Each line starting at the one that contains "left wrist: (24, 91)" and ending at the one that contains "left ear: (12, 56)" must be returned exactly, and the rest of the listing is left out.

## [Data provided]
--------

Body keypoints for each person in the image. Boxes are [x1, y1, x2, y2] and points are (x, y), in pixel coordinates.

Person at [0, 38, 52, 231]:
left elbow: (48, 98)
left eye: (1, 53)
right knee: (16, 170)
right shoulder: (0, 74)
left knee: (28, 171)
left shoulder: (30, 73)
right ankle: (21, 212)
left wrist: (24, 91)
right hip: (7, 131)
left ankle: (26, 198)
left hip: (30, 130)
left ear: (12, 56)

--------

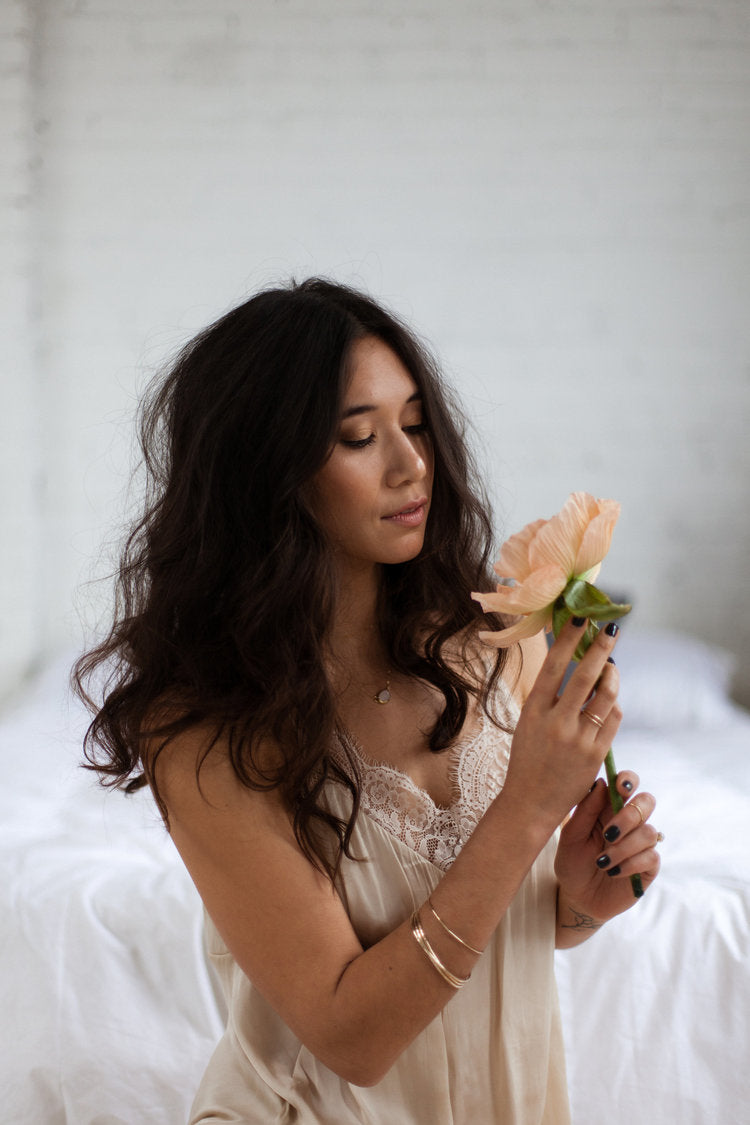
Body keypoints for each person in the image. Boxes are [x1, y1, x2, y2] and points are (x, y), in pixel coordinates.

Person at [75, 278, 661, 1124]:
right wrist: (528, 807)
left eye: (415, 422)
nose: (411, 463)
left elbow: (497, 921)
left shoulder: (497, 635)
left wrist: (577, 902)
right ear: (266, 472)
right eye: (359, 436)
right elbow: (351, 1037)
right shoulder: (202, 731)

--------

## [Solution to this problem]
left wrist: (24, 91)
right hip: (7, 131)
left ankle: (26, 198)
left hip: (30, 130)
left ear: (12, 56)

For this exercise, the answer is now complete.